PNC Pullout Illustrates Pressure on Midsize Issuers

PNC Bank Corp.'s decision to sell its credit card business seems further confirmation of the squeeze that middle-tier card issuers are feeling.

The largest companies in the business continue to bulk up through portfolio acquisitions and general internal growth. Their economies of scale and marketing muscle nourish each other, increasing their efficiency and prowess.

Those that do not play for scale are increasingly content to put cards in the hands of their banking customers and leave it at that.

A bank can get caught in the middle like PNC, the 17th-largest card issuer, according to The Nilson Report.

"Increasingly, banks are realizing they have to go one of two ways," said Nancy A. Bush, an analyst for Ryan, Beck & Co. Either "they have to be mega-huge," or they can view the credit card "as an adjunct product to everything else they offer."

Last week, PNC said it was selling its $2.9 billion of card loans to MBNA Corp., the third largest in the business. PNC executives said it made more sense to take the 15% premium MBNA is paying and distribute the gains to shareholders than it did to hold on to what has been a lackluster business.

PNC's attitude was different in January 1996 when its partnership with the American Automobile Association, whose official name is now just AAA, put it in a position to market cards to 36 million members. PNC was optimistic that the affinity alliance could drive it into the top tier.

But the program failed to ignite as hoped, though it may have helped attract a favorable price from MBNA. The Delaware-based monoline expressed an eagerness to market to AAA members; MBNA will also keep PNC's name on some cards.

The AAA program fits MBNA "like a glove," said James Shanahan, a partner in the Newark, Del., office of Business Dynamics Consulting Inc. "No one is as good at generating accounts as MBNA."

MBNA says 80% of the growth in its managed loans is internally generated, rather than acquired. Even so, Mr. Shanahan said the company will need to seek out acquisitions to remain in the top echelon.

MBNA may need to acquire to keep pace with Citigroup's Citibank unit and Bank One Corp.'s First USA unit, the top two card issuers. First USA recently surpassed MBNA in outstandings, and Citibank retained its top ranking-now threatened by First USA-only by acquiring the AT&T Universal Card business this year.

Together, MBNA, First USA, and Citibank control more than 45% of U.S. credit card receivables.

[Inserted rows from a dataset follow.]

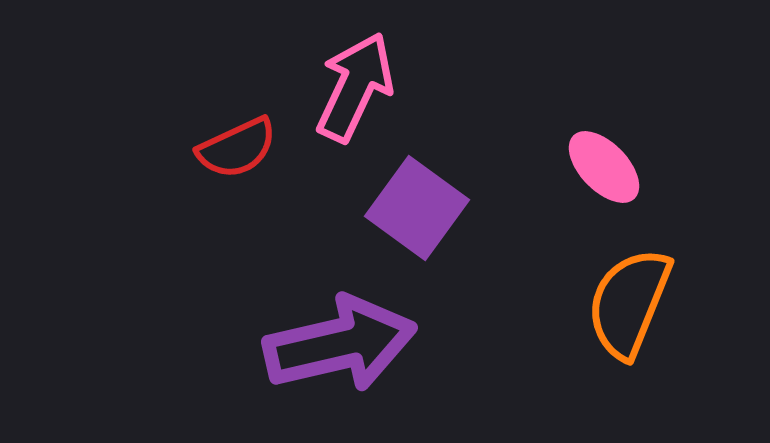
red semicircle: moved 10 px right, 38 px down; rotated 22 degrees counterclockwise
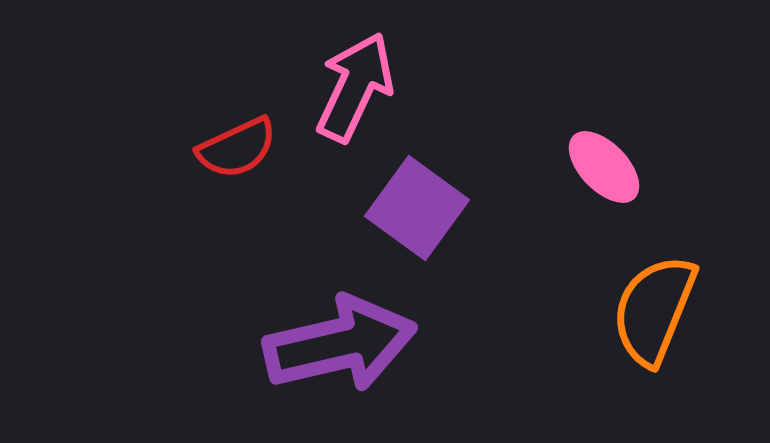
orange semicircle: moved 25 px right, 7 px down
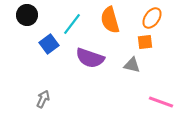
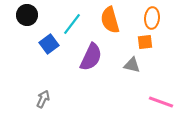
orange ellipse: rotated 30 degrees counterclockwise
purple semicircle: moved 1 px right, 1 px up; rotated 84 degrees counterclockwise
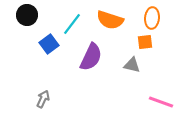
orange semicircle: rotated 56 degrees counterclockwise
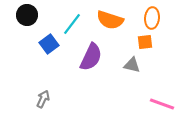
pink line: moved 1 px right, 2 px down
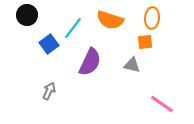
cyan line: moved 1 px right, 4 px down
purple semicircle: moved 1 px left, 5 px down
gray arrow: moved 6 px right, 8 px up
pink line: rotated 15 degrees clockwise
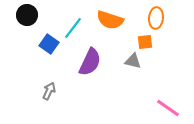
orange ellipse: moved 4 px right
blue square: rotated 18 degrees counterclockwise
gray triangle: moved 1 px right, 4 px up
pink line: moved 6 px right, 4 px down
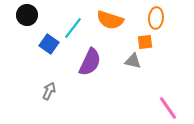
pink line: rotated 20 degrees clockwise
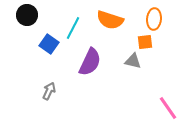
orange ellipse: moved 2 px left, 1 px down
cyan line: rotated 10 degrees counterclockwise
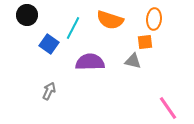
purple semicircle: rotated 116 degrees counterclockwise
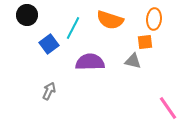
blue square: rotated 18 degrees clockwise
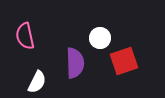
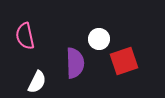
white circle: moved 1 px left, 1 px down
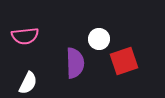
pink semicircle: rotated 84 degrees counterclockwise
white semicircle: moved 9 px left, 1 px down
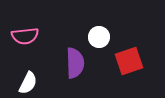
white circle: moved 2 px up
red square: moved 5 px right
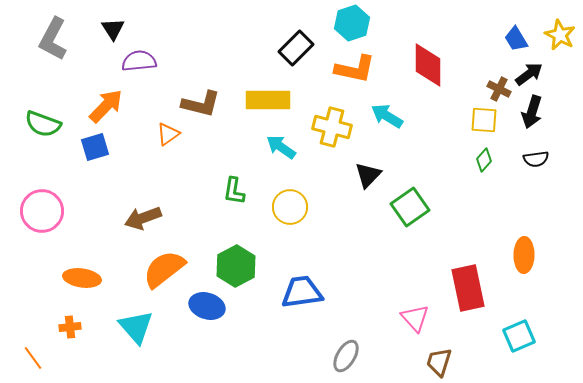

As midsize and lower-tier issuers make their strategic choices, the biggest card specialists are picking up the pieces. First USA purchased portfolios in 1998 from Chevy Chase Bank ($5 billion) and Webster Bank of Waterbury, Conn. ($31 million). Providian Financial Corp. bought $2.2 billion from First Union Corp., which made a strategic decision to divest accounts outside its banking markets.

"It has become increasingly difficult for many issuers to compete, and selling is one alternative," said Jerry D. Craft, president of Inficorp, an Atlanta firm that manages credit card portfolios. PNC and Webster are former clients of his.

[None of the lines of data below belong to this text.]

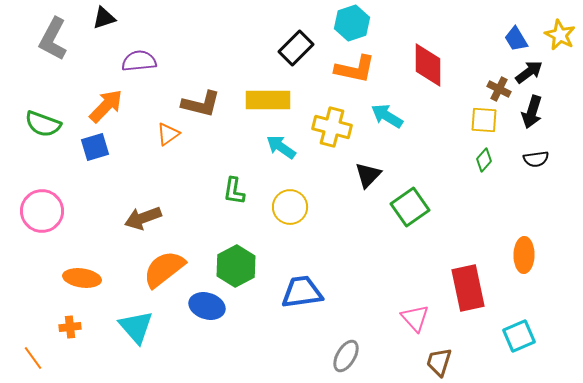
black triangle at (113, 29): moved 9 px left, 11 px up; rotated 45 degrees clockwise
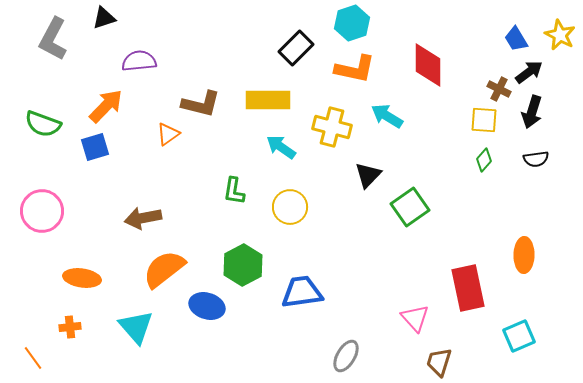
brown arrow at (143, 218): rotated 9 degrees clockwise
green hexagon at (236, 266): moved 7 px right, 1 px up
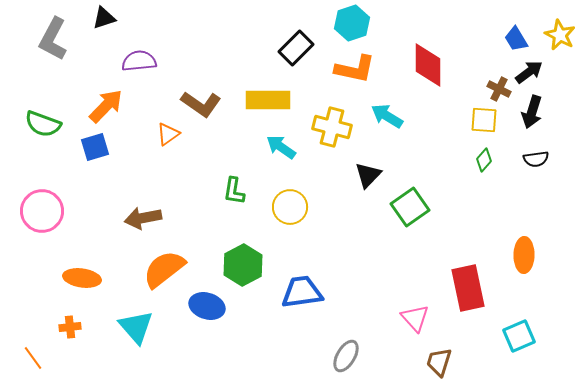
brown L-shape at (201, 104): rotated 21 degrees clockwise
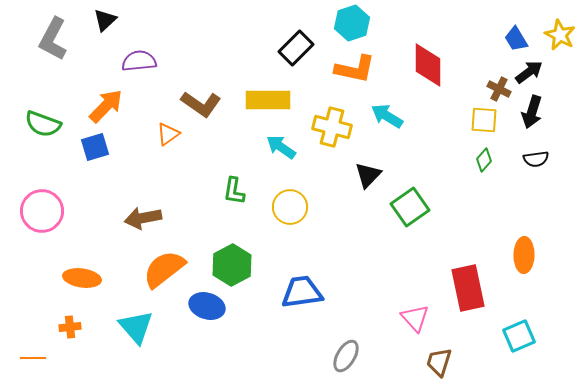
black triangle at (104, 18): moved 1 px right, 2 px down; rotated 25 degrees counterclockwise
green hexagon at (243, 265): moved 11 px left
orange line at (33, 358): rotated 55 degrees counterclockwise
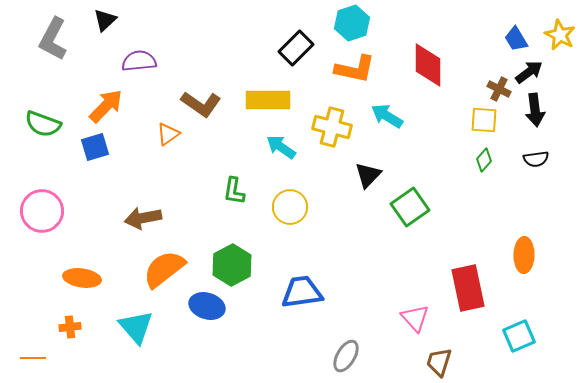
black arrow at (532, 112): moved 3 px right, 2 px up; rotated 24 degrees counterclockwise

Mr. Craft said many banks' decisions are being guided by their sense that they lack the latest cards technology or the most experienced executives.

First USA and MBNA have mastered not only the affinity marketing technique, but also agent bank relationships. This year, MBNA has signed up Union Planters National Bank and National Commerce Bank, both of Memphis, to add to its 700 agent bank relationships.

Meanwhile, shedding credit cards will help PNC focus on some of its stronger business lines, like asset management and mutual funds, analysts said.

"It allows them to redeploy their resources-including their time and management attention-into areas that are much more appropriate for that company," said James M. Schutz, an analyst for ABN Amro Inc.

PNC's deal with MBNA marked the end of a gradual retreat from credit cards. This year a first-quarter spike in card chargeoffs was followed by the April resignation of James E. Gorman, president of the card operation. Bank executives said Mr. Gorman, who was never succeeded, disagreed with other managers about how to make the business grow.

In September, PNC sold $1 billion in receivables to Metris Cos., which specializes in subprime accounts.

Mr. Shanahan said PNC's move "just doesn't bode well for commercial banks when they can't muster the capability to compete successfully in these businesses. They need to be able to offer a wide range of consumer services to be successful over the long term."